The people likely to do such things counter to security are going to click phishing links, install malware and misuse their company devices anyway. Their problem is not technological in nature to solve - it is personal and behavioral. I call it theater because it doesn't significantly improve the security posture and maturity, while making both the user and administrator feel tough and hardened.
> The people likely to do such things counter to security are going to click phishing links, install malware and misuse their company devices anyway.

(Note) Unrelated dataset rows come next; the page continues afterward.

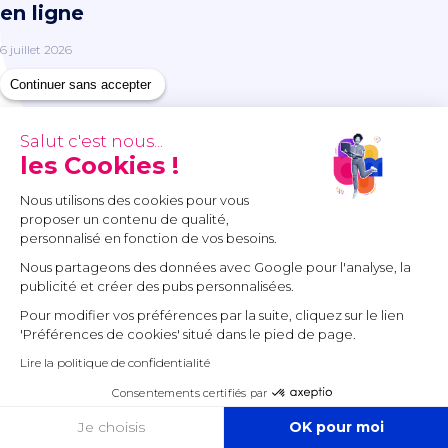
en ligne
6 juillet 2026
Continuer sans accepter
Salut c'est nous...
les Cookies !
Nous utilisons des cookies pour vous
proposer un contenu de qualité,
personnalisé en fonction de vos besoins.
Poursuivre sur
Numbr
Nous partageons des données avec Google pour l'analyse, la
publicité et créer des pubs personnalisées.
Pour modifier vos préférences par la suite, cliquez sur le lien
Tous les thèmes
'Préférences de cookies' situé dans le pied de page.
Expertise-comptable
Lire la politique de confidentialité
Consentements certifiés par
Création d’entreprise
COOKIES
Je choisis
OK pour moi
Entrepreneuriat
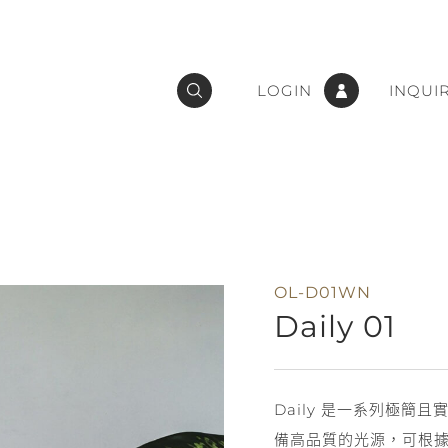
LOGIN
INQUI
OL-D01WN
Daily 01
Daily 是一系列極簡且
備高品質的光源，可根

Are you arguing that because they might make mistakes elsewhere we shouldn't bother putting any barriers up to them breaking policy, and that the only thing we should do is more training? I'd argue both things should be done. I do agree preventing LastPass from directly exposing the password isn't a very strong protection, but lets not act like it doesn't prevent any kind of password abuse. Sure, users should be more trained, but we should also create more barriers to prevent them from shooting off their toes.
It almost sounds like an argument to get rid of barriers on highways. Drivers should just know to not drive off the cliff; if people are driving off the highway clearly all we need to do is train them more. Barriers are just safety theater, people might still end up driving off the cliff if they try hard enough!
You asked for a use case for this feature and I gave you a use case that happens all the time and which such a feature prevents a large percentage of those users. You'd need someone determined to break the policy to dump the password and share it someplace they shouldn't, as opposed to someone doing it without thinking "is this against policy? shrug"
I think parent is referring to the idea that it's not a problem for a technically inclined person to when the extensions is filling out the password inspect the password HTML element and "see" it. Other options would include sniffing network traffic in your browser or replacing DNS with self hosted website with a form under the same domain to trick the extension to fill in a form on a website you control (since they match based on the typed in domain).
> There's a feature where you can even share the login to a site on it, but they can't view the password - only lastpass can fill it up.
Is there anything that stops someone from letting LastPass fill the field, then use the browser tools to change the form field from `password` to `text`?